As discussed above, the effect of int6Δ on the Sty1-dependent response includes diminished Atf1 activity at the initial phase of 3AT-induced response. We also observed that Sty1 is activated for a longer duration on 3AT insult in int6Δ cells (Fig. 4B). The mechanism of this phenomenon is unclear, but we suggest, among other possibilities, that this is due to delay in transcription of Sty1 regulators, such as pyp2⁺ encoding the Sty1 phosphatase (44), during the initial phase of 3AT-induced response. Indeed, our microarray data indicates that int6Δ delays pyp2⁺ transcription as a cluster 2 gene (supplemental Table S1 and Fig. S1). In any event, we predict that the prolonged Sty1 activation enhances the later phase of 3AT-induced response in int6Δ cells. In agreement with this prediction, we observed that expression of some cluster 2 genes (CESR) is higher in int6Δ cells than in wild-type after 3 h of 3AT treatment, although at 1 h of 3AT treatment, their expression is lower in int6Δ (Fig. 2A).6 This explains how initial perturbation of transcriptional activities affects the later phase of activities governed by the same transcription factor.
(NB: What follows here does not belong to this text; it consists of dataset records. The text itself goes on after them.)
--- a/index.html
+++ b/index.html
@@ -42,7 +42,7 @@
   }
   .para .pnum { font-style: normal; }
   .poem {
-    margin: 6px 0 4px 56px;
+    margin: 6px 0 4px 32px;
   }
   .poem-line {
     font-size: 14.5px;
The S. pombe Sty1/Atf1 pathway is highly homologous to a mammalian stress-induced pathway dependent on p38 MAPK and activating transcription factor 2 (ATF2) (17). Forced expression of ATF2 is suggested to facilitate formation of malignant tumors (45, 46). It is possible that the p38/ATF2 signaling pathway is altered in mammalian cells deficient in int-6 in a manner similar to the Sty1/Atf1 pathway in fission yeast int6Δ cells.

Role of Gcn2 eIF2K in the 3AT-induced Stress Response of Fission Yeast—Here we reported that the Gcn2 eIF2K derepresses transcription of Tf2 retrotransposons on 3AT insult, besides confirming that it promotes transcription of a set of genes akin to the GAAC response described in S. cerevisiae (32) (Fig. 2A and Table S1). It was recently reported that a very similar set of genes, amino acid biosynthetic genes and Tf2 retrotransposons, is up-regulated in the strain deleted for hst4⁺ encoding a histone deacetylase. In fission yeast, different chromatin modifiers appear to silence transcription of defined heterochromatin areas, and Hst4 mediates the silencing of retrotransposons (47). Together, these results raise an interesting possibility that Gcn2 regulates retrotransposon silencing, as well as amino acid biosynthetic gene transcription, by regulating Hst4 or its cofactor.

Chen et al. (34) recently showed that a group of genes coregulated between S. cerevisiae and S. pombe termed the amino acid metabolism module (33) overlap with Pap1-dependent genes induced by oxidative stress, leading to the suggestion that Pap1 plays a similar role to S. cerevisiae Gcn4p (34). This study does not support this idea, as the 3AT-induced, Gcn2-dependent genes (cluster 3) did not overlap with the Pap1-dependent genes, nor was Pap1 required for overcoming the 3AT-induced stress (Fig. 6). If this is true, the amino acid metabolism module may include a broader set of genes, one dependent on Pap1 and the other, Gcn2.

It was interesting to find that the transcription of tpx1⁺, encoding the 2-Cys peroxiredoxin, is rapidly induced in gcn2Δ cells (Fig. 6). Our microarray data presented here and complementary studies indicated that tpx1⁺ is among ∼200 genes that are induced in gcn2Δ cells during 3AT insult, but not in wild-type cells, and moreover, that the initial rate of CESR transcription is in general greater in gcn2Δ cells.7 The group of genes specifically induced in gcn2Δ cells included many other antioxidants and heat shock proteins, but did not overlap with genes whose expression depends on Pap1 that also activates tpx1⁺ transcription on oxidative stress (24). Thus, Gcn2 appears to repress this new set of genes as well as the CESR during 3AT-induced response. This suggests that there is coordination between the two major stress response pathways, and that cells compensate for the loss of the eIF2K stress response by further inducing the MAPK pathway.